Así lo decidió la Cancillería Argentina sobre Mohsen Soltani Tehrani, en respuesta al amenazante comunicado del régimen iraní que había advertido sobre “responsabilidad internacional” por declarar “organización terrorista” a la Guardia Revolucionaria
La crisis diplomática entre Argentina e Irán escaló en las últimas horas con una decisión de máxima gravedad: el Gobierno de Javier Milei declaró “persona non grata” al encargado de negocios de la Embajada iraní en Buenos Aires y le ordenó abandonar el país en un plazo de 48 horas.
La medida fue oficializada por la Cancillería a través de un comunicado difundido por el ministro Pablo Quirno —y luego replicado por el propio Milei—, en el que se informa que “la República Argentina ha declarado persona non grata al Sr. Mohsen Soltani Tehrani, Consejero y Encargado de Negocios ad interim de la República Islámica de Irán […] y debe abandonar el territorio nacional en un plazo de 48 horas”.
El texto precisa que la decisión se adopta “de conformidad con el Artículo 9 de la Convención de Viena sobre Relaciones Diplomáticas de 1961”, el mecanismo jurídico que permite a un Estado expulsar a un representante extranjero sin necesidad de mayores explicaciones formales.
El comunicado de Irán que llevo a tomar la decisión al Gobierno argentino
La decisión se produce como respuesta directa al comunicado difundido, este miércoles, por el Ministerio de Relaciones Exteriores de Irán, que había marcado un fuerte punto de tensión en el vínculo bilateral. En ese documento, el régimen teocrático sostuvo que “condena enérgicamente la acción ilegal e injustificada del Gobierno argentino” y calificó la decisión de incluir a la Guardia Revolucionaria en el listado de organizaciones terroristas como “una ofensa imperdonable al pueblo iraní”.
Además, el texto iraní cuestionó la legitimidad de la medida al afirmar que “no solo viola los principios fundamentales del derecho internacional […] sino que constituye un error estratégico”, y avanzó un paso más al advertir que “esta decisión […] genera responsabilidad internacional para el Estado argentino”.
En su argumentación, Teherán atribuyó la decisión a factores externos. Señaló que fue adoptada “bajo la influencia del régimen sionista ocupante y de Estados Unidos” y sostuvo que se produce “en simultáneo con la agresión militar” de esas potencias contra Irán, en referencia al actual escenario de ofensiva militar en Medio Oriente.

El comunicado iraní también incluyó una definición política sobre la conducción argentina.
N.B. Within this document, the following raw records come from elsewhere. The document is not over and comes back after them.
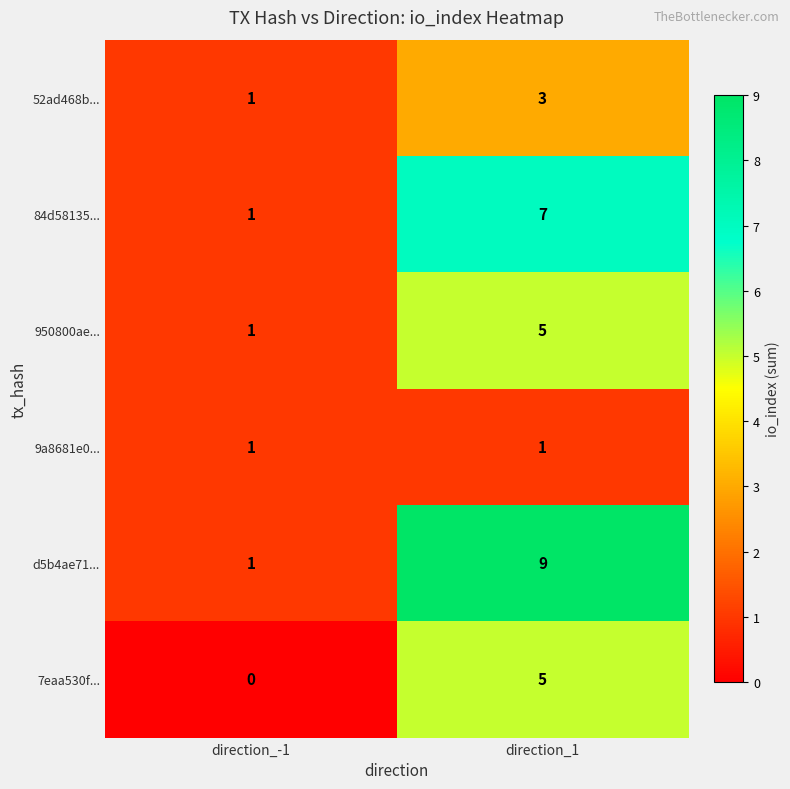

Reading right to left, what are all the values shown in this chart?

52ad468b...: direction_1=3	direction_-1=1
84d58135...: direction_1=7	direction_-1=1
950800ae...: direction_1=5	direction_-1=1
9a8681e0...: direction_1=1	direction_-1=1
d5b4ae71...: direction_1=9	direction_-1=1
7eaa530f...: direction_1=5	direction_-1=0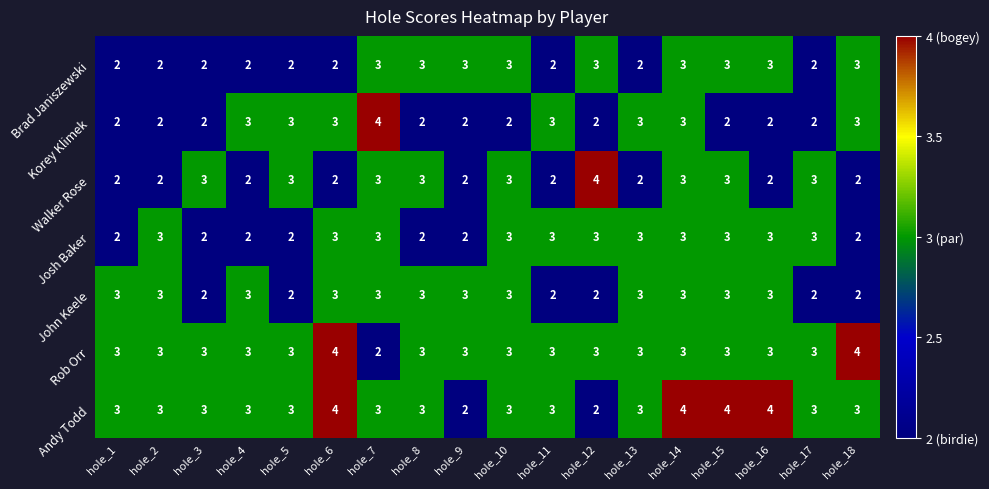

The value of Andy Todd at hole_15 is 4. True or false?

True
Allí se afirma que el presidente y el canciller “se han colocado como cómplices de los crímenes cometidos y del lado equivocado de la historia”, en una formulación que escaló el tono del conflicto.
Frente a ese posicionamiento, la Cancillería argentina respondió esta mañana con un texto que no solo oficializa la expulsión, sino que también fija una posición política y jurídica más amplia.
El comunicado señala que la decisión se adopta “en respuesta al comunicado difundido el día de ayer por el Ministerio de Asuntos Exteriores de la República Islámica de Irán, que contiene acusaciones falsas, ofensivas e improcedentes contra la República Argentina y sus más altas autoridades”.
Y agrega un punto central en la argumentación oficial: esas declaraciones “constituyen una inaceptable injerencia en los asuntos internos de nuestro país y una tergiversación deliberada de decisiones adoptadas conforme al derecho internacional y al ordenamiento jurídico nacional”.
El texto también vincula este episodio con el histórico conflicto judicial entre ambos países. En ese sentido, advierte que la situación “se suma a la persistente negativa de la República Islámica de Irán a cooperar con la Justicia argentina en la investigación del atentado contra la AMIA”.
La Cancillería va más allá y remarca que Irán mantiene “un reiterado incumplimiento de las órdenes internacionales de detención y extradición de los responsables”, en referencia a los pedidos de captura que pesan sobre ex funcionarios del régimen por su presunta participación en los atentados terroristas de los años 90.